Do you remember your first album purchase? The first album you snuck into the house? How about your first concert? The time you were stupid enough to buy concert tickets up close, dead on in front of Ted Nugent's Marshall speaker stack?
In the summer of 1974, George Blowfish became serious about rock n roll. Now nearly 30 years later, George has more than 10,000 selections on LPs, tapes and CDs in a wide variety of genres. It all started with three selections, all bought with the proceeds of birthday money gleaned from my festive family:
The
Beatles White Album was the very first album I bought with
my own money. It was big, white, and had a cool poster and individual
pictures of all four Beatles on
the inside. Back then, you'd get huge posters inside albums. Another
cool LP poster was the big green pyramid poster inside Pink
Floyd's "Dark Side of the Moon" LP. Anyways, this
was square one for Blowfish Boy.
The second
album I bought was Lou Reed's Rock N Roll Animal. I'm not
even sure why I bought it, except I remember thinking the picture
of Lou on the front was so weird and wild, it would have to make
my parents crazy. Turns out it was a monster guitar album with
Dick Wagner on lead (who also played guitar for Alice
Cooper), making his guitar howl, growl and chainsaw like the
dickens.
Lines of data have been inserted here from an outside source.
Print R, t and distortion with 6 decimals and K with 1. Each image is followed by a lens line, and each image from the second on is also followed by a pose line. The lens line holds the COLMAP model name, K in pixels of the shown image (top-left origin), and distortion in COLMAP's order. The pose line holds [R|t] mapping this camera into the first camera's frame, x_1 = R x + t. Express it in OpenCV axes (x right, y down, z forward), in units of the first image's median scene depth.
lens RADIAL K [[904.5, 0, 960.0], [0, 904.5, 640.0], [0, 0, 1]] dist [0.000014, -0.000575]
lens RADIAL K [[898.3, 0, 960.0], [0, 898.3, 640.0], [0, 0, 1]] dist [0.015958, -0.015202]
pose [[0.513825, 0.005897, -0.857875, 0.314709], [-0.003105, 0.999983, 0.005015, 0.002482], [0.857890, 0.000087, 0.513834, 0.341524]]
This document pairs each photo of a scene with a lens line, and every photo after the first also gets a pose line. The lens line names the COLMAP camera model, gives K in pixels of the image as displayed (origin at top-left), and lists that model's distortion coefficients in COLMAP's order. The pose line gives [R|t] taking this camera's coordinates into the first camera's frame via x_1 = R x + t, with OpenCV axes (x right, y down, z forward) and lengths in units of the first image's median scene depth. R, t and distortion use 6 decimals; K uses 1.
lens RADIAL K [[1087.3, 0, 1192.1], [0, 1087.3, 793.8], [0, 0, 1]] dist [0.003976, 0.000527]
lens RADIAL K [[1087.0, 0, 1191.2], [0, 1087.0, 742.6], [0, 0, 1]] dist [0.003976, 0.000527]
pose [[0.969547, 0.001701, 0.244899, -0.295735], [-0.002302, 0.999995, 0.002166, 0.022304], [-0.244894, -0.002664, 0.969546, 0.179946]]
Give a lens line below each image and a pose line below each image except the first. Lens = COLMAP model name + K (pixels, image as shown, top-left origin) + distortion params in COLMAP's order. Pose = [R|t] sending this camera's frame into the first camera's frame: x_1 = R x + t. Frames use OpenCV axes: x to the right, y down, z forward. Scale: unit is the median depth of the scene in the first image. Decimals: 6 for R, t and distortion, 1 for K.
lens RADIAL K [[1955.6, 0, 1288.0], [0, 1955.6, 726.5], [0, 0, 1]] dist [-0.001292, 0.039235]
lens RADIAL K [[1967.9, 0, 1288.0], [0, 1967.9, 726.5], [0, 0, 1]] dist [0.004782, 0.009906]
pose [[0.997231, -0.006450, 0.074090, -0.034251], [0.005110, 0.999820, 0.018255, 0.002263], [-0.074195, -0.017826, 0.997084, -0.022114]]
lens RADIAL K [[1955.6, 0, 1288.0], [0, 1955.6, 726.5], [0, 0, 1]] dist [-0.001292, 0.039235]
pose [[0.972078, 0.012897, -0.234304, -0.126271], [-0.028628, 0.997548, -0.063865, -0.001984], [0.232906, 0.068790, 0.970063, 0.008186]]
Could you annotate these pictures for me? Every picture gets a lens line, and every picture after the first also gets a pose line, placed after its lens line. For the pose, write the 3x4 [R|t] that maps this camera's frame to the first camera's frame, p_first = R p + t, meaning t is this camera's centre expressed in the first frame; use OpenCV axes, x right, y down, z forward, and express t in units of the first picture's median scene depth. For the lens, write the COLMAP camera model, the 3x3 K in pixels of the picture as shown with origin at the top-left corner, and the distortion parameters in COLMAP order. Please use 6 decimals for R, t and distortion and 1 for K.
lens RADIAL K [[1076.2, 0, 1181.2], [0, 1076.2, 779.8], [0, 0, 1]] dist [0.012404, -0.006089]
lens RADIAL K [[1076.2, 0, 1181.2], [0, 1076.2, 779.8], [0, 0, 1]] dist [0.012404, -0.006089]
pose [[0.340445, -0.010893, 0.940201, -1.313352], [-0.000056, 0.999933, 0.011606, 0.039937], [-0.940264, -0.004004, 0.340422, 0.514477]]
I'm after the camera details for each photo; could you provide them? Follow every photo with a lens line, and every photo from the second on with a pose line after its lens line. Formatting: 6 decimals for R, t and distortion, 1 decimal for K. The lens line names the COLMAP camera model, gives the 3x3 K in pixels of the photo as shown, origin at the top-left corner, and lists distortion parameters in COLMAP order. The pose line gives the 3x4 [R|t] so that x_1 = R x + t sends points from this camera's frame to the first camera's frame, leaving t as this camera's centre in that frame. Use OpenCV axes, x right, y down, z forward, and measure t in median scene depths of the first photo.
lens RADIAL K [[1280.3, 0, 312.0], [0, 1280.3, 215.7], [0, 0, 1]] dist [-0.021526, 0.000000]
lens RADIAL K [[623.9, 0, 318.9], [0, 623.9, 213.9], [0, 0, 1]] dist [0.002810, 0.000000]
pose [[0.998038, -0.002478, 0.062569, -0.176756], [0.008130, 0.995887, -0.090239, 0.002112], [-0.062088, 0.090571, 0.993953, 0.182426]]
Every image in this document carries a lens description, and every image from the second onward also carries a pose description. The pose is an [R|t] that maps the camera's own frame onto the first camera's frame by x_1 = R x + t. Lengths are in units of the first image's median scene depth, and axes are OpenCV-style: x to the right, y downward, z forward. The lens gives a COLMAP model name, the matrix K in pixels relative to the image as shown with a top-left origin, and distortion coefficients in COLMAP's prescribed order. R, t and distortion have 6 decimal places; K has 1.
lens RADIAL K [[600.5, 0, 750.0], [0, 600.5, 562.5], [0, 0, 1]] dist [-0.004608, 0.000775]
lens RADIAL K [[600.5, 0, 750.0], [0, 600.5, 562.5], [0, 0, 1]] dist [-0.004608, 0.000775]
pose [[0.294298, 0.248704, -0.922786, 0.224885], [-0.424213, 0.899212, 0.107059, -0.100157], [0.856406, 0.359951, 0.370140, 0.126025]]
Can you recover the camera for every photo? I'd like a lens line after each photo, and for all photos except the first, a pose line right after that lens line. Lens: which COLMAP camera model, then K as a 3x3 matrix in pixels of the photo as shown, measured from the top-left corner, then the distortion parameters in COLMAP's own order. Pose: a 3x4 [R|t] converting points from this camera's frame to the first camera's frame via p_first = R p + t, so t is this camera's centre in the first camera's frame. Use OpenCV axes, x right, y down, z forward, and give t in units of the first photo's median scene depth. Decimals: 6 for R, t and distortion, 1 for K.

It was a live album, an accidental choice, but as fate
would have it a really good one. After listening to Lou Reed I
started checking out David Bowie,
Mott the Hoople and T
Rex. Suddenly, Blowfish Boy was a glam rocker!
The third
album I bought was Todd Rundgren's Something? Anything? It's
also a double album, and I love this one because of the variety
of musical styles it showcases. Todd does synth rock, Philly-style
blue eyed white boy soul, power pop, ballads and guitar
hero stuff. It was also innovative because it has three polished
studio sides and one side that was free form "turn the tape
machine on and let it roll." Album includes "Hello It's
Me," which is still one of my favorite songs.